O livro de Apocalipse nos relata uma visão muito interessante. Nela, João vê uma multidão, que não se podia contar, ser apascentada por um Cordeiro (Ap.7:9-17). Ali, as coisas parecem estar invertidas, pois não é comum encontrarmos um rebanho de homens cujo pastor é um Cordeiro. 

Contudo, essa visão traz à minha memória uma verdade confortadora: meu Pastor é um cordeiro e, portanto, não está alheio à realidade de seu rebanho. Ele se identificou conosco ao tornar-se um de nós. O Senhor se fez homem, por isso não ignora nossa condição humana. 
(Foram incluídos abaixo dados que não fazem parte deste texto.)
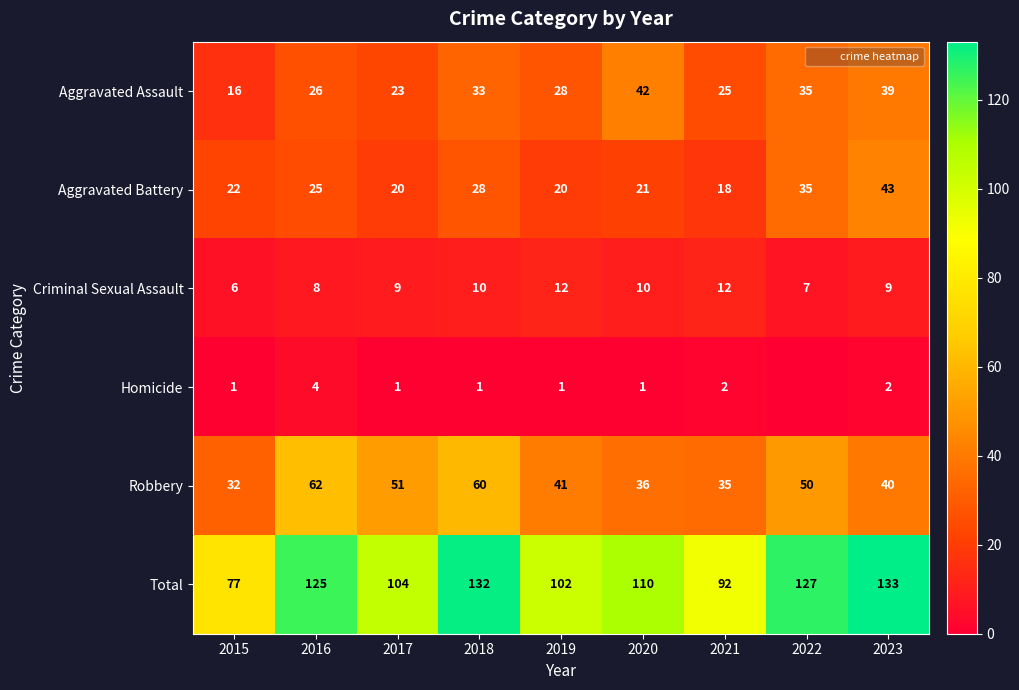

What is the lowest value of the Aggravated Battery series?

18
Ele vivenciou a humanidade como jamais alguém vivenciou. Provou as nossas alegrias e as nossas tristezas. Foi um homem que sentiu dores, que soube o que é padecer (Is. 53:3). Desde cedo soube o que é a rejeição e o desprezo. Experimentou o cansaço e o desgaste, e soube o que é a tristeza pela morte de uma pessoa querida. De seus inimigos recebeu o ódio, e de seus amigos o abandono no momento em que mais sofria. Pelas coisas que sofreu, o Senhor de todas as coisas aprendeu a obediência (Hb. 5:8). 
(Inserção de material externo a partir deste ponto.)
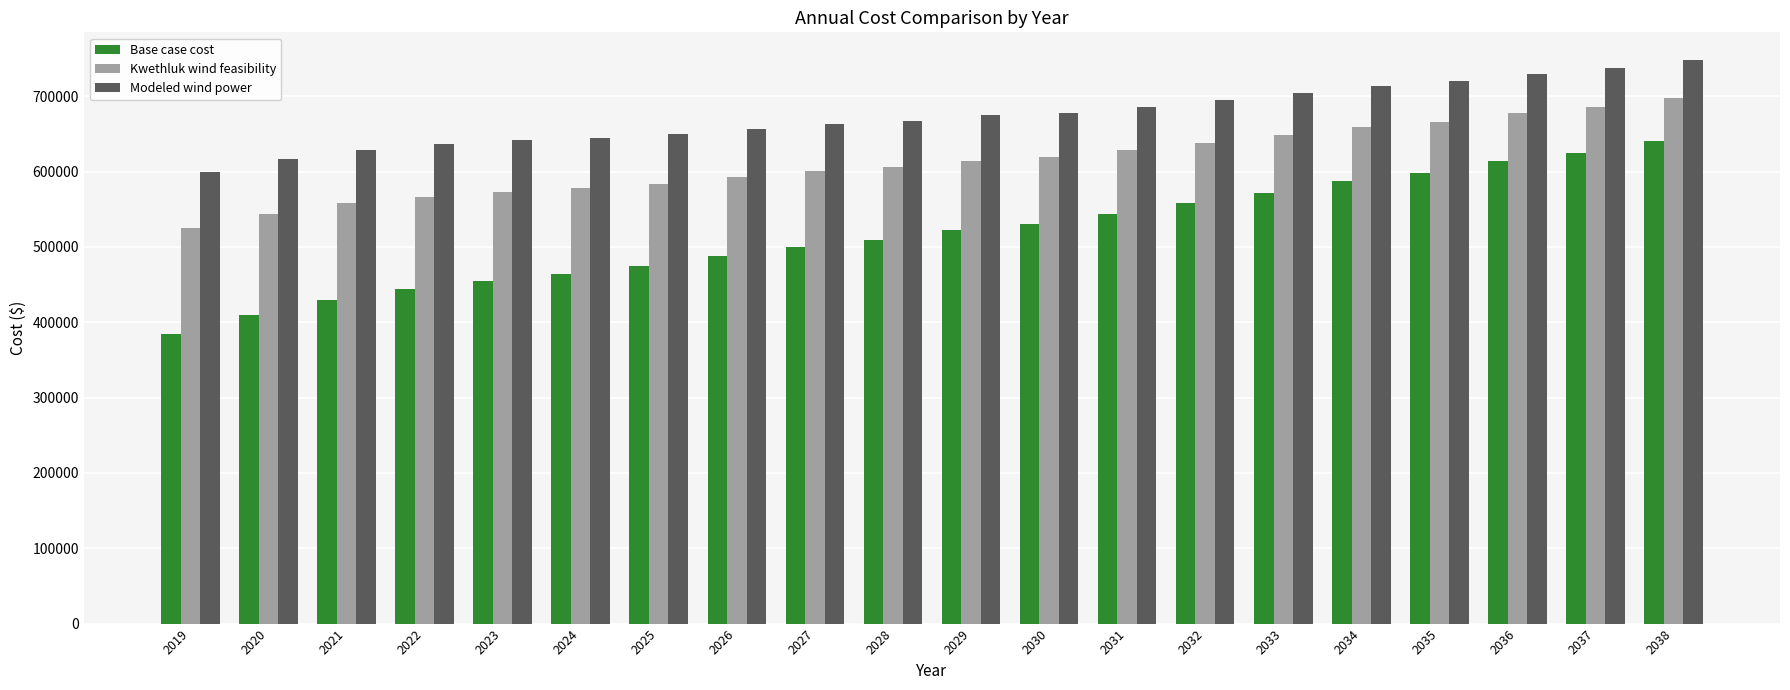

Is it true that Base case cost equals 587563.8 at 2034?

True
Isso quer dizer que não há experiência humana que Jesus não conheça, nem mesmo as nossas tentações. E por isso mesmo “naquilo que ele mesmo sofreu, tendo sido tentado, é poderoso para socorrer os que são tentados” (Hb. 2:18). 
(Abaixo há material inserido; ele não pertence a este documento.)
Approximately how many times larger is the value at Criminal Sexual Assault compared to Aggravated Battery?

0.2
O pecado foi a única das nossas práticas que ele não vivenciou (I Pe. 2:22). Mas a sua vida sem pecado não o fez menos humano do que nós. Pelo contrário, Ele foi o homem mais humano que já existiu. Os menos humanos somos nós. Digo isso, porque o homem foi criado à imagem de Deus e, portanto, a verdadeira humanidade consiste em expressar a imagem do Criador: seu amor, sua justiça, sua santidade. Qualquer coisa, em nós, que esteja fora disso é desumano. 

Somos fortalecidos quando nos lembramos dessas verdades. Jesus “foi tentado em todas as coisas, à nossa semelhança, mas sem pecado. Acheguemo-nos, portanto, confiadamente, junto ao trono da graça, a fim de recebermos misericórdia e acharmos graça para socorro em ocasião oportuna” (Hb. 4:15-16). 

Ele se fez homem, verdadeiramente homem. Portanto, diante disso nossos corações devem se encher de confiança, pois temos o socorro necessário para vencermos o pecado. É uma alegria saber que o nosso Pastor é um Cordeiro.